Architectural work should always be clearly disassembled into proper looking and sized entities. Enterprise architecture frameworks may seemingly represent such a distinction, but often even this angle requires a reflection into one’s own goals and entities.

For example, it is much easier to decide that our minimum state of architecture is to gather together the descriptions of processes, systems, and data protection materials already made in the organization than to marvel at the TOGAF metamodel and state that no one leaves until the Conceptual architecture level for information systems is complete.

It is also easier to enjoy the finished work if it already serves an identified need in the organization instead of just following a frame of reference.

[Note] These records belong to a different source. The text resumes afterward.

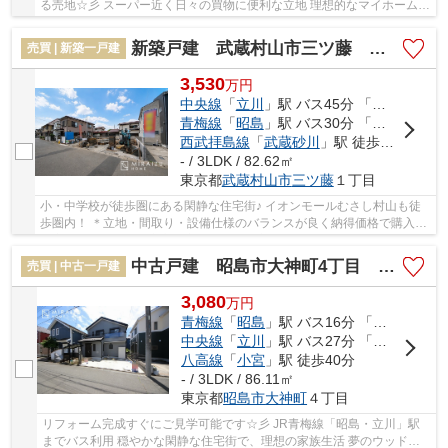
る売地☆彡 スーパー近く日々の買物に便利な立地 理想的なマイホームを
一緒に考えませんか？？ とても開放的な売地...
新築戸建 武蔵村山市三ツ藤 全2棟
売買 | 新築一戸建
3,530
万
円
中央線
「
立川
」駅 バス45分 「三ツ藤住宅」 停歩5分
青梅線
「
昭島
」駅 バス30分 「三ツ藤」 停歩8分
西武拝島線
「
武蔵砂川
」駅 徒歩41分
- / 3LDK / 82.62㎡
東京都
武蔵村山市
三ツ藤
１丁目
小・中学校が徒歩圏にある閑静な住宅街♪ イオンモールむさし村山も徒
歩圏内！ ＊立地・間取り・設備仕様のバランスが良く納得価格で購入＊
住宅性能評価付きで安心邸宅！色んな不安を...
中古戸建 昭島市大神町4丁目 全1棟
売買 | 中古一戸建
3,080
万
円
青梅線
「
昭島
」駅 バス16分 「西大神」 停歩8分
中央線
「
立川
」駅 バス27分 「成隣小学校」 停歩7分
八高線
「
小宮
」駅 徒歩40分
- / 3LDK / 86.11㎡
東京都
昭島市
大神町
４丁目
リフォーム完成すぐにご見学可能です☆彡 JR青梅線「昭島・立川」駅
までバス利用 穏やかな閑静な住宅街で、理想の家族生活 夢のウッドデ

3. Inspiration and teamwork – communicating about architecture

An enterprise architect, like a quality manager, often has the challenging position of maintaining and taking care of a heavy and large entity. However, it is not appropriate or sensible for the documentation to be produced by the architect alone. Thus, enterprise architecture requires the help of others, and in the absence of a managerial position, this usually means you have to utilize some internal sales skills.

Information system services, logical entities, capabilities

The biggest problem with enterprise architecture projects is often the quantity of different terms and the own confusing world where architectural work is located. The basic terminology alone takes multiple coffee cups to digest. This terminology should then be adopted as a framework for the development of operations. In addition, one should be able to use a software to describe all of this.

Even though I haven’t seen it myself, I feel like this is exactly the point where many give up. “Enterprise architecture is something that is worked on in the enterprise architecture team, others do not have to participate in it” – one can mistakenly think.

I’m still debating which is the better way to familiarize a new person with enterprise architecture: to start from an entity they are already familiar with, or to try to show the bigger picture first and then explain how their input serves that whole. As when teaching board games: to tell first how the player’s turn goes and then what the goal of the game is, or vice versa?

From a motivational point of view, it is important that everyone involved in the project knows exactly what is being done and why. However, in the case of enterprise architecture, does too much detail obscure the key issues and takeaways? In theory, the most important thing is that the material can be produced by experts, because they possess the best practical information.

Communication and teamwork are therefore important aspects of the success of enterprise architecture, but they also involve many challenges. I believe that one of the most important qualities of future enterprise architects will be the ability to communicate about what they actually do.